| INFORMATION SHOWN |
BEGIN
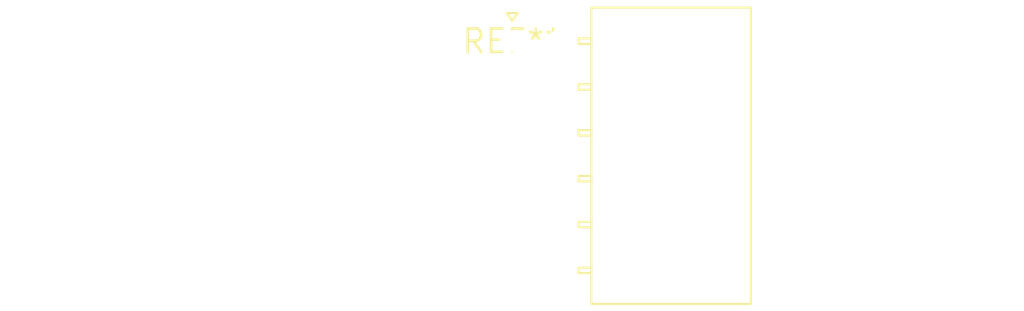
<source format=kicad_pcb>
(kicad_pcb (version 20240108) (generator pcbnew)

  (general
    (thickness 1.6)
  )

  (paper "A4")
  (layers
    (0 "F.Cu" signal)
    (31 "B.Cu" signal)
    (32 "B.Adhes" user "B.Adhesive")
    (33 "F.Adhes" user "F.Adhesive")
    (34 "B.Paste" user)
    (35 "F.Paste" user)
    (36 "B.SilkS" user "B.Silkscreen")
    (37 "F.SilkS" user "F.Silkscreen")
    (38 "B.Mask" user)
    (39 "F.Mask" user)
    (40 "Dwgs.User" user "User.Drawings")
    (41 "Cmts.User" user "User.Comments")
    (42 "Eco1.User" user "User.Eco1")
    (43 "Eco2.User" user "User.Eco2")
    (44 "Edge.Cuts" user)
    (45 "Margin" user)
    (46 "B.CrtYd" user "B.Courtyard")
    (47 "F.CrtYd" user "F.Courtyard")
    (48 "B.Fab" user)
    (49 "F.Fab" user)
    (50 "User.1" user)
    (51 "User.2" user)
    (52 "User.3" user)
    (53 "User.4" user)
    (54 "User.5" user)
    (55 "User.6" user)
    (56 "User.7" user)
    (57 "User.8" user)
    (58 "User.9" user)
  )

  (setup
    (pad_to_mask_clearance 0)
    (pcbplotparams
      (layerselection 0x00010fc_ffffffff)
      (plot_on_all_layers_selection 0x0000000_00000000)
      (disableapertmacros false)
      (usegerberextensions false)
      (usegerberattributes false)
      (usegerberadvancedattributes false)
      (creategerberjobfile false)
      (dashed_line_dash_ratio 12.000000)
      (dashed_line_gap_ratio 3.000000)
      (svgprecision 4)
      (plotframeref false)
      (viasonmask false)
      (mode 1)
      (useauxorigin false)
      (hpglpennumber 1)
      (hpglpenspeed 20)
      (hpglpendiameter 15.000000)
      (dxfpolygonmode false)
      (dxfimperialunits false)
      (dxfusepcbnewfont false)
      (psnegative false)
      (psa4output false)
      (plotreference false)
      (plotvalue false)
      (plotinvisibletext false)
      (sketchpadsonfab false)
      (subtractmaskfromsilk false)
      (outputformat 1)
      (mirror false)
      (drillshape 1)
      (scaleselection 1)
      (outputdirectory "")
    )
  )

  (net 0 "")

  (footprint "Molex_Nano-Fit_105314-xx12_2x06_P2.50mm_Horizontal" (layer "F.Cu") (at 0 0))

)

</source>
END
| AIM OF THE EXERCISE |
Please set down exactly the lines running from the one with "(psnegative false)" to the last line of the entries above, both of them included, and no others.

| TASK OUTPUT |
      (psnegative false)
      (psa4output false)
      (plotreference false)
      (plotvalue false)
      (plotinvisibletext false)
      (sketchpadsonfab false)
      (subtractmaskfromsilk false)
      (outputformat 1)
      (mirror false)
      (drillshape 1)
      (scaleselection 1)
      (outputdirectory "")
    )
  )

  (net 0 "")

  (footprint "Molex_Nano-Fit_105314-xx12_2x06_P2.50mm_Horizontal" (layer "F.Cu") (at 0 0))

)

</source>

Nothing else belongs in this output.